In Japan people of all age groups are very sceptic with respect to labour migration. This is also the reason that many people feel quite some sympathy with Great Britain for leaving the EU. As widely believed in Japan, the right of free movement of people in the EU has resulted in a huge increase of migrant workers in Great Britain allegedly pushing down wages and forcing domestic workers out of work. Not just to unemployment of domestic workers, labour migration is often also explicitly connected to illegal claims to social benefits in the host country, to increasing crime rates or even to terrorism.

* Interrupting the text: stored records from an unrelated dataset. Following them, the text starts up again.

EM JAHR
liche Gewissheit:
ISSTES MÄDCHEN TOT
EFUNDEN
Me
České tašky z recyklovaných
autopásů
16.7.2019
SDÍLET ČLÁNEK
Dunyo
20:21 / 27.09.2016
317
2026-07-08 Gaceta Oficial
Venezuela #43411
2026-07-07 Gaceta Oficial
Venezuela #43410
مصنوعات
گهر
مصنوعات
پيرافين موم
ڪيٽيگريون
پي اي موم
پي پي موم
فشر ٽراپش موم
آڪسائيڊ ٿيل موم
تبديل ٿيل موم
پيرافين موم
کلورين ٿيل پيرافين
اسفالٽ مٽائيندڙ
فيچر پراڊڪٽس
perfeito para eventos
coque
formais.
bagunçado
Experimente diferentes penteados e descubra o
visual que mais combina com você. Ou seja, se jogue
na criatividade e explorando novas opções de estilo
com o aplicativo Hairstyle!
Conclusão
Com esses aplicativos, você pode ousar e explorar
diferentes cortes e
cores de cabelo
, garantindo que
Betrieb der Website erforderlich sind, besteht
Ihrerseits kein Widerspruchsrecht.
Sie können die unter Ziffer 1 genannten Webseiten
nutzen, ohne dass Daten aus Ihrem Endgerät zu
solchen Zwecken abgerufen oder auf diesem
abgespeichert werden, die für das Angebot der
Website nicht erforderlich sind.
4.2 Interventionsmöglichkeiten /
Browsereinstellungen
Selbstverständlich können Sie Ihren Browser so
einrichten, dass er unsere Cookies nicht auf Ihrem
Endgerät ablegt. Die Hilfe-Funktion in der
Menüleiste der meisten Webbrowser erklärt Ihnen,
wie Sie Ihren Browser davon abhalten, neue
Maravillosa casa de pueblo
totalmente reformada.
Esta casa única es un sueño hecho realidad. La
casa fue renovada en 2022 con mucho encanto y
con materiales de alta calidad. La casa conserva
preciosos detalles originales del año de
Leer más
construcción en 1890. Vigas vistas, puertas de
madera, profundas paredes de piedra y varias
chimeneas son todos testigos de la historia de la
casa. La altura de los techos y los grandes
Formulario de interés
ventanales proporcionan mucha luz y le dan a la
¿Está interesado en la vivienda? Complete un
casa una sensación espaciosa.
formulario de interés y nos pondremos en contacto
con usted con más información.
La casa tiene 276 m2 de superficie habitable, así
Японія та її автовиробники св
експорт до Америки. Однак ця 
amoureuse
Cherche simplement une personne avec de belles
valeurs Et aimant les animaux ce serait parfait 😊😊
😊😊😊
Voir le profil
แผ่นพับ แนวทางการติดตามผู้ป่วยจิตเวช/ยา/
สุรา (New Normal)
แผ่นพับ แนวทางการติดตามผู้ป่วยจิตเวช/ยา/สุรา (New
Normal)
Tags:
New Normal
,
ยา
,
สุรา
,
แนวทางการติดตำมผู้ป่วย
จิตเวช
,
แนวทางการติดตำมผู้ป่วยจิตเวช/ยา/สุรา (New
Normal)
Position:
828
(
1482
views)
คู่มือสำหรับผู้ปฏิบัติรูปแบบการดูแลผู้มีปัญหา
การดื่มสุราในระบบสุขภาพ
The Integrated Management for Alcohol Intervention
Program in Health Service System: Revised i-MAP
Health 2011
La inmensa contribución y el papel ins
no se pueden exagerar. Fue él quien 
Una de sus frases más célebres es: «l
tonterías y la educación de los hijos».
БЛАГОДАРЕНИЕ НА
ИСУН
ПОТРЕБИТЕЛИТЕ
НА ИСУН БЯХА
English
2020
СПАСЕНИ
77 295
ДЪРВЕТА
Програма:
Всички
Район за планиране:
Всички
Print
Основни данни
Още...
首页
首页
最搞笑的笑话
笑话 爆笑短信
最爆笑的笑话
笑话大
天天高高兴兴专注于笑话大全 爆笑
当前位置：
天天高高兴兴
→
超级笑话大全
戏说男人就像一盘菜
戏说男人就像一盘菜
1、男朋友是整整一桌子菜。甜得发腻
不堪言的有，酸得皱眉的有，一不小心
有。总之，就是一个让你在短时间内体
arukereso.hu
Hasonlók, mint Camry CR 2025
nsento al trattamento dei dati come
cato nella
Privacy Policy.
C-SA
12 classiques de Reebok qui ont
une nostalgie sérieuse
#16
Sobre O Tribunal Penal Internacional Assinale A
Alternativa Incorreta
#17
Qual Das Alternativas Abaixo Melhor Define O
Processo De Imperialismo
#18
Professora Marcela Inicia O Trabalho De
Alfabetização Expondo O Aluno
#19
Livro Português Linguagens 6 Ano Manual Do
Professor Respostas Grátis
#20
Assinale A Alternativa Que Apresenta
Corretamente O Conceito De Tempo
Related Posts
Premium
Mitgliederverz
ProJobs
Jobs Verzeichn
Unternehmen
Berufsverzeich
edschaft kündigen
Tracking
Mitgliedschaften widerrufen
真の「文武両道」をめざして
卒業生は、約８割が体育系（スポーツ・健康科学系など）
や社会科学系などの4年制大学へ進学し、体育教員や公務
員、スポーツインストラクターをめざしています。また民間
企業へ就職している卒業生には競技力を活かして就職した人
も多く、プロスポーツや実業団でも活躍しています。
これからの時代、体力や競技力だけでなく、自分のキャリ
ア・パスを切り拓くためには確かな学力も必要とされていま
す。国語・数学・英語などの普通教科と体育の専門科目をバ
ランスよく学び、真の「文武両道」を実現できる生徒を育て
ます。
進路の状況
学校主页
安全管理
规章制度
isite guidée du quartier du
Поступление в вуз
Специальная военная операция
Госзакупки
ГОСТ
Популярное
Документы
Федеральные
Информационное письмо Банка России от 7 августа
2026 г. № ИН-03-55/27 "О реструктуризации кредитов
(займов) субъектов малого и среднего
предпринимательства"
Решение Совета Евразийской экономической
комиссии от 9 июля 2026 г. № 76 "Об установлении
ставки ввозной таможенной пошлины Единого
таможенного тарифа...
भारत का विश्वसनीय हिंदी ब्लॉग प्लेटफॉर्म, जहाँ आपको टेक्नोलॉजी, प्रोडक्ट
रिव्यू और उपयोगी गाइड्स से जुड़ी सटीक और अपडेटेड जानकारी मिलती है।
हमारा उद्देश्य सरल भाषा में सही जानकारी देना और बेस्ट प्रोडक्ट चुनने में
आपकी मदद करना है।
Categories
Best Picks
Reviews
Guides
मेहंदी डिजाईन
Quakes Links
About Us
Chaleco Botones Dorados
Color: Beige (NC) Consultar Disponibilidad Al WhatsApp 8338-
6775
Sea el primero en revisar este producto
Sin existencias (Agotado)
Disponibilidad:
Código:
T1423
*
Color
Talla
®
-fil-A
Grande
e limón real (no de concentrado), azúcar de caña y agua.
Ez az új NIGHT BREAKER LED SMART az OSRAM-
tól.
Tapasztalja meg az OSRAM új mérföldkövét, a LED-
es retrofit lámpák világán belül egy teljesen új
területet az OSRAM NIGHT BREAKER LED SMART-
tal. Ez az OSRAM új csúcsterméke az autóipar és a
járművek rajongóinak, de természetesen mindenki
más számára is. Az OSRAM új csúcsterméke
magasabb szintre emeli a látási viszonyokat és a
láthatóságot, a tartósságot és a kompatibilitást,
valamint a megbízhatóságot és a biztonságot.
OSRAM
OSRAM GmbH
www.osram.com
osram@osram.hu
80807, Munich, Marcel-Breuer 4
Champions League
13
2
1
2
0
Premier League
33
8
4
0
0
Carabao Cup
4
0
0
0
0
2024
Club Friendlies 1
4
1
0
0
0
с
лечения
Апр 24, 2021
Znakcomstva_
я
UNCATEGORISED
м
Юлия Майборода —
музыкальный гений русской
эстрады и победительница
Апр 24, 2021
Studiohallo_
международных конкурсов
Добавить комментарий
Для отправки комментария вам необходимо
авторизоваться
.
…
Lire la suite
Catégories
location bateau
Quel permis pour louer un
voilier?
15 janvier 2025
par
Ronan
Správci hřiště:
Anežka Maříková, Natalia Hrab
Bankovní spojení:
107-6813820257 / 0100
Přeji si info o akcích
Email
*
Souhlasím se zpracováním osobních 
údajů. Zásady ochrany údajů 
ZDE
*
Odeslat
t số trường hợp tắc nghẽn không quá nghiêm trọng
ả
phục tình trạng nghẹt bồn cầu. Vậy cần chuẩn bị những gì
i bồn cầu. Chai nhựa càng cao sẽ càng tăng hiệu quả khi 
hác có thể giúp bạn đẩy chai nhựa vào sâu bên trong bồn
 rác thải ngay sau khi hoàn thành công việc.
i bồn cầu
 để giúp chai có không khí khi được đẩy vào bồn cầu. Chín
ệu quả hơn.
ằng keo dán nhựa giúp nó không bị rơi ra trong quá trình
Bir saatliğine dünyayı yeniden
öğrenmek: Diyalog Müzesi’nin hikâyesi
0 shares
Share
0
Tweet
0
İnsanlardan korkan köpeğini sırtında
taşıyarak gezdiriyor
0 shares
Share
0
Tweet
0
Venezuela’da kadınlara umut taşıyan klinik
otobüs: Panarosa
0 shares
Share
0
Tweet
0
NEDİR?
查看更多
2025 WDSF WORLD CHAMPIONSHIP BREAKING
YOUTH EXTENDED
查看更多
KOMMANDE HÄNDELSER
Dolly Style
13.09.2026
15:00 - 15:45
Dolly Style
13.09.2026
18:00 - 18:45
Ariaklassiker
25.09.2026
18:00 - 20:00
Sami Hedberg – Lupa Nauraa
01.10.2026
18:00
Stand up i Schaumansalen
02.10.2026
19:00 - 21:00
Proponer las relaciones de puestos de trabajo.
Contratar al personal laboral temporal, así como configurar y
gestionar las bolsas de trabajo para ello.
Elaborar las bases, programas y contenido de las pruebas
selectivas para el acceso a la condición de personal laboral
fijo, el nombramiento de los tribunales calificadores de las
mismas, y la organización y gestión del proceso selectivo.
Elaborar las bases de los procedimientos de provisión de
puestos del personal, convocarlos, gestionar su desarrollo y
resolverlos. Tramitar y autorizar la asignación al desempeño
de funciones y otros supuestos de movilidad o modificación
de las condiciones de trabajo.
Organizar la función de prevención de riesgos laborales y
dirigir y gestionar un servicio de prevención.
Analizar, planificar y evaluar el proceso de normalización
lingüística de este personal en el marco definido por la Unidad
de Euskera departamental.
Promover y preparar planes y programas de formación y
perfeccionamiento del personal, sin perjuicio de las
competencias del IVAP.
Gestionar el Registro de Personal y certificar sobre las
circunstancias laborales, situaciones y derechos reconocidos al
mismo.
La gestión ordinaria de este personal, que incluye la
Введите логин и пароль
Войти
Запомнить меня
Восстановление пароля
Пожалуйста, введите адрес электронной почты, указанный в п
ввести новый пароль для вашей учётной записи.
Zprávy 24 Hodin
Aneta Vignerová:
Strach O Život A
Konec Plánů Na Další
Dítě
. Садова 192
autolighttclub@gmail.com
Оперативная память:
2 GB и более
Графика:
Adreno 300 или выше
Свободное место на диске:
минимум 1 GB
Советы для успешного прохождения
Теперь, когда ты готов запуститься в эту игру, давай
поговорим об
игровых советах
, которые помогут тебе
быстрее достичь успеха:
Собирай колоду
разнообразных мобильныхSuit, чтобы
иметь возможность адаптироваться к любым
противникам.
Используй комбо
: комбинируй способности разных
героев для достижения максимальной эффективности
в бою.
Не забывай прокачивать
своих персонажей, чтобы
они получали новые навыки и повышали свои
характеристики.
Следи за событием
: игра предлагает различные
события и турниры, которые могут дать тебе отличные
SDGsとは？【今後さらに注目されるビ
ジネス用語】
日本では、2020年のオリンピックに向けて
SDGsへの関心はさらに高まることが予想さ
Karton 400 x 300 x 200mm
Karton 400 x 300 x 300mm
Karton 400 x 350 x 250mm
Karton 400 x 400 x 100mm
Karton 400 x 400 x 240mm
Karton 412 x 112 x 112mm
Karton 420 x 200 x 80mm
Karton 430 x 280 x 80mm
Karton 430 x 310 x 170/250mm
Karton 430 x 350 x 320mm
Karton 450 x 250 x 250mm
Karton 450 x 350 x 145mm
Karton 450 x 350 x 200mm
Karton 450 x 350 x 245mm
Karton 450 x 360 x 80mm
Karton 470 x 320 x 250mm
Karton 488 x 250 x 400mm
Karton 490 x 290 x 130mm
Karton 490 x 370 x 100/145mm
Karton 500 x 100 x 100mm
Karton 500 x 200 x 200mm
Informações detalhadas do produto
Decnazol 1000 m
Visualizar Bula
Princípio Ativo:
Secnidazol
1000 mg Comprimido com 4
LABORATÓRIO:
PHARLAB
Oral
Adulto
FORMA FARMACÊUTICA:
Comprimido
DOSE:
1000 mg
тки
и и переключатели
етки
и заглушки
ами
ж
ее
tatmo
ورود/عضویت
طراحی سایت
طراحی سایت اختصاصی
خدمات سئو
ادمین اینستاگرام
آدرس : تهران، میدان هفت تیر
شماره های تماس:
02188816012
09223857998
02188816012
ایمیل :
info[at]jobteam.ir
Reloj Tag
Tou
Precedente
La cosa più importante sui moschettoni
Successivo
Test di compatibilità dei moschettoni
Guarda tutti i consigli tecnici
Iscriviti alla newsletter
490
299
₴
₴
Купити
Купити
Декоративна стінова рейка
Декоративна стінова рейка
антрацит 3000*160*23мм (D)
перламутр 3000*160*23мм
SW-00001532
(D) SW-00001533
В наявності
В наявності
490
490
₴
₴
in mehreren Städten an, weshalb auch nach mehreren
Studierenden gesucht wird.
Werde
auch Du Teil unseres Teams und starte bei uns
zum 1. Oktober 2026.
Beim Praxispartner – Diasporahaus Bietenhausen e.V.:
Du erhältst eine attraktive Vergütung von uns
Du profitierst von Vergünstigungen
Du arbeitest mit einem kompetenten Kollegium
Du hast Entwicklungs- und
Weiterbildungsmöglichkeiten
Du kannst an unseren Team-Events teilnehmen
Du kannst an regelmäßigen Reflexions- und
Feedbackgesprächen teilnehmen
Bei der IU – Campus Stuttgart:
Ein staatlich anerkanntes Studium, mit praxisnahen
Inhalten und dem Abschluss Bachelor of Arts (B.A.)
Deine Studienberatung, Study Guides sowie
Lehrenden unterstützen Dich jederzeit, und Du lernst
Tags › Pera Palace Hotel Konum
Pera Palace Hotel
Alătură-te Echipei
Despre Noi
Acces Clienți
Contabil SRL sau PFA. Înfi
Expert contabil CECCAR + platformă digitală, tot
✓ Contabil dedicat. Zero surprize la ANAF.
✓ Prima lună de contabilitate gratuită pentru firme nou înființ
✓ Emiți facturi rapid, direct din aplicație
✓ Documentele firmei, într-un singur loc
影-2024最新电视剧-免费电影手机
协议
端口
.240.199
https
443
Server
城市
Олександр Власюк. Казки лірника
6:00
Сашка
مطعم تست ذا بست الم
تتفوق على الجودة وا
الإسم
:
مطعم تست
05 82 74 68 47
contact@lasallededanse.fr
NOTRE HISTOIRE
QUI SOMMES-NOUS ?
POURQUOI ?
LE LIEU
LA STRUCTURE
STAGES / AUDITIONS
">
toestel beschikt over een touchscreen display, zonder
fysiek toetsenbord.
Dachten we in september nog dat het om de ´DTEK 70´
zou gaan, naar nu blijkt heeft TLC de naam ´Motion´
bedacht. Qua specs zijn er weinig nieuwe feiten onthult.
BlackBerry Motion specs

The lecture first presented European unification as a process of removing boundaries not just for business and trade, but in particular in order to foster the intercourse of the people of Europe, for which the Erasmus program maybe stands out as the most representative example. Next the lecture explained that in a single market not only goods and capital, but also labour and services, which depend to some large extent on human movement, have to be free. More than that, for the smooth functioning of a single currency like the Euro a certain level of movement of people between the member states of the currency union is even necessary in order to achieve an optimal currency area.
After a break, the lecture intended to provide proof, that movement of labour and labour migration are in general positive, both for the host country as well as the country of origin of labourers. By presenting recent trade and production data of Great Britain the lecture finally outlined how leaving the EU has already negatively impacted the economy of the United Kingdom, particular because of a considerable decline in foreign labour, for instance in agriculture and horticulture.

Reaction to the Lecture:
One high school student commented: “I always thought that foreign workers take away employment from local workers, but today I learned that migrant workers are considerably contributing to the overall economic development of a country so that even more local people could find employment”.